Fegan was a well-known character in the regiment, known for his shrewdness and humor, and many memorable anecdotes were attributed to him during his lifetime. On December 6, 1882, Fegan was the subject of a special presidential message by Chester A. Arthur to the United States Congress. His life and career was profiled by author Theo F. Rodenbough in his books Uncle Sam's Medal of Honor (1886) and Sabre and Bayonet: Stories of Heroism and Military Adventure (1897). His son, John Fegan Jr., had joined the 3rd Infantry and eventually became a sergeant alongside his father in Company H. He retired from active service at Fort Missoula in the Montana Territory on May 8, 1885. A year later, Fegan died at Fort Shaw on June 25, 1886, at the age of 59. He was interred at Custer National Cemetery near the Crow Agency in Montana.

===Personal life===
Fegan was married twice. His first wife, the mother of James Fegan Jr., died in Fort Dodge, Kansas in 1867. He then married a servant of Rose Adele Cutts Williams (1835–1899), the wife of Robert Williams, Adjutant General of the U.S. Army.

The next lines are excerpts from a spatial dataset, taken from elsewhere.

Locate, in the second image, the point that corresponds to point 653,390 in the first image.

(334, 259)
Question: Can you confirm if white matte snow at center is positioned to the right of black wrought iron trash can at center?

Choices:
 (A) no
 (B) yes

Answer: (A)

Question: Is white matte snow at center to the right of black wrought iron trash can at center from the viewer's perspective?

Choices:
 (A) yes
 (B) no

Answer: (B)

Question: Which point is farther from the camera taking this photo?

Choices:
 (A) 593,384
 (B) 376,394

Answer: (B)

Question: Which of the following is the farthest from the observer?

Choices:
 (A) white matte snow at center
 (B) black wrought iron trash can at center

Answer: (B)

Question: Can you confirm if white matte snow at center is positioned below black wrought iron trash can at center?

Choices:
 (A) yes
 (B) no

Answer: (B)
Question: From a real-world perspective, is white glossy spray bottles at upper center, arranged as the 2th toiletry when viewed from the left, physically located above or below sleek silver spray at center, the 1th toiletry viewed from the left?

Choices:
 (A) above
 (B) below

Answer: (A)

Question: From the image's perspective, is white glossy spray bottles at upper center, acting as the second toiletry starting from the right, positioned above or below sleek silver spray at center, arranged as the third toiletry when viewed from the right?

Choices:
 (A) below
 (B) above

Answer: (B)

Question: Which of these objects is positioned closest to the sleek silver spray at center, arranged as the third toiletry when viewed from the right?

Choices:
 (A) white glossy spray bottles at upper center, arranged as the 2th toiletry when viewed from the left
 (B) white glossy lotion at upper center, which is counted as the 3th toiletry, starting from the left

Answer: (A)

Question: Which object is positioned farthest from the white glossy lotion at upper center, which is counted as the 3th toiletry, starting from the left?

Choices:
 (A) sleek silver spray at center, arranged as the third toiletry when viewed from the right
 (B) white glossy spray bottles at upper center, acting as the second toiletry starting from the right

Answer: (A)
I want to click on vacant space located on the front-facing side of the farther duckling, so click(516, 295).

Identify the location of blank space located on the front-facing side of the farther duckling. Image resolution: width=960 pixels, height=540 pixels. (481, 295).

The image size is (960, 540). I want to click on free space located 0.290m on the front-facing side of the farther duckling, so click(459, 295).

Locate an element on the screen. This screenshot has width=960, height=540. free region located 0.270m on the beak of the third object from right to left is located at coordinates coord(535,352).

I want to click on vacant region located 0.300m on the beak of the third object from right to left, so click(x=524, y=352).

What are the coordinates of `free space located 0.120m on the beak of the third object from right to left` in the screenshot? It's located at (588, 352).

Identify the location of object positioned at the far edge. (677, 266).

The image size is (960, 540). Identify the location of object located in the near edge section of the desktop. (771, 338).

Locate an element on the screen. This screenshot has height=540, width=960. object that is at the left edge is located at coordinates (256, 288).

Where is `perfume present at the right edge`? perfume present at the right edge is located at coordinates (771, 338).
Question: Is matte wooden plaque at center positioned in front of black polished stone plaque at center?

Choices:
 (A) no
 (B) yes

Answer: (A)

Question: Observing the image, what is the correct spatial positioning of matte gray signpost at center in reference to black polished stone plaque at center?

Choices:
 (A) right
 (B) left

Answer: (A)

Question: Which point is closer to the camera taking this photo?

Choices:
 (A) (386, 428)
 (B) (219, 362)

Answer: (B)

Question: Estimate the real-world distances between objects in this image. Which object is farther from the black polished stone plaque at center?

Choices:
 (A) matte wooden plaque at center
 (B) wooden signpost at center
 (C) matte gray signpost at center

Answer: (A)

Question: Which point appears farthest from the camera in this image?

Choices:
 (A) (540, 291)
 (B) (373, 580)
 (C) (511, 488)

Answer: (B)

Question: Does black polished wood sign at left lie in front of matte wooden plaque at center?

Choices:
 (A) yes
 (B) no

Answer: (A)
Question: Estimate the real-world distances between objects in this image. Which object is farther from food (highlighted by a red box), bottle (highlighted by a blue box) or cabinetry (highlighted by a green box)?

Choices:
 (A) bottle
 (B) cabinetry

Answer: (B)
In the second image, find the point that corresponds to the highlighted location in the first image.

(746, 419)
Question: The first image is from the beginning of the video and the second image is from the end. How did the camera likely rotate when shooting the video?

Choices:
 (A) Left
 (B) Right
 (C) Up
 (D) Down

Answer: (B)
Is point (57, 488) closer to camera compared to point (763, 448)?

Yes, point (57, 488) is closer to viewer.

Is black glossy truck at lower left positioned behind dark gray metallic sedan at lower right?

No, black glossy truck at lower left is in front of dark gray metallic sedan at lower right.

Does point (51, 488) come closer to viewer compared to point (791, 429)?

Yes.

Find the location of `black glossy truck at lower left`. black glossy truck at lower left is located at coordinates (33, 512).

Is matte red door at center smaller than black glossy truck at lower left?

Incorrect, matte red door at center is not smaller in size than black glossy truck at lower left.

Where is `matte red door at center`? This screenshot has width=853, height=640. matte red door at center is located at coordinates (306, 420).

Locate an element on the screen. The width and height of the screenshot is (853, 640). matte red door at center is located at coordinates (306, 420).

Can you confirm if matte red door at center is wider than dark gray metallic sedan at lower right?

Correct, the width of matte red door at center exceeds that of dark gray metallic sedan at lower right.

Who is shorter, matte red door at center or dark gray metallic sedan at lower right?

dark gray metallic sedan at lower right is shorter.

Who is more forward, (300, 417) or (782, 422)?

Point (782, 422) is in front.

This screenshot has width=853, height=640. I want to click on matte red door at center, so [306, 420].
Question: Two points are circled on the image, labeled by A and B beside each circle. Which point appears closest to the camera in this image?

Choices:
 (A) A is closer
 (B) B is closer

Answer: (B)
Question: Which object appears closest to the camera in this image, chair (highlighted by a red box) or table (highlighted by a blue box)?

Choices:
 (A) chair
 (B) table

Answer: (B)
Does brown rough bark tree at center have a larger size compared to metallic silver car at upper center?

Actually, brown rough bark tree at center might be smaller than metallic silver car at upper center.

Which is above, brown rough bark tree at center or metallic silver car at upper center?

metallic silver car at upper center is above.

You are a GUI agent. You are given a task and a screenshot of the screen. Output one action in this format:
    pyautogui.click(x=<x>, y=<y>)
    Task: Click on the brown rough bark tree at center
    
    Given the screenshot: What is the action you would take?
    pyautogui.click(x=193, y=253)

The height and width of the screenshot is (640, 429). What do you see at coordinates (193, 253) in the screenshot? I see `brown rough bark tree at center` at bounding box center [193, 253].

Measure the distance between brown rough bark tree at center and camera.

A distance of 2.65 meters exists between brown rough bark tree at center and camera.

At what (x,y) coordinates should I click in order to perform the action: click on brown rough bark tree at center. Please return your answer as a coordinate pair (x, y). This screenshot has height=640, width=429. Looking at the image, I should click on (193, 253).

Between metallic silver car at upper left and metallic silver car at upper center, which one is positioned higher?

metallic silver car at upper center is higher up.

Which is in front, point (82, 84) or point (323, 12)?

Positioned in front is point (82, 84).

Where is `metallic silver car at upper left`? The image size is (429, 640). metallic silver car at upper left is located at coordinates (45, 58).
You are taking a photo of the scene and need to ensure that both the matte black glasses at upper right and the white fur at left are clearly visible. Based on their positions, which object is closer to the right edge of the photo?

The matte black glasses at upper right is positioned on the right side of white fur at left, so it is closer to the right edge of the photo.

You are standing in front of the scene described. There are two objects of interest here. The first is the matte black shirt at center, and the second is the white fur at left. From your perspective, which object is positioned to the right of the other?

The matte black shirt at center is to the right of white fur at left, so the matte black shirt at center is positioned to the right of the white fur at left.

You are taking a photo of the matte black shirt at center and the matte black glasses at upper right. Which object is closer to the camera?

==Medal of Honor citation==
Rank and organization: Sergeant, Company H, 3d U.S. Infantry. Place and date: At Plum Creek, Kans., March 1868. Entered service at: ------. Birth: Ireland. Date of issue: October 19, 1878.

Citation:

While in charge of a powder train en route from Fort Harker to Fort Dodge, Kans., was attacked by a party of desperadoes, who attempted to rescue a deserter in his charge and to fire the train. Sgt. Fegan, single-handed, repelled the attacking party, wounding 2 of them, and brought his train through in safety.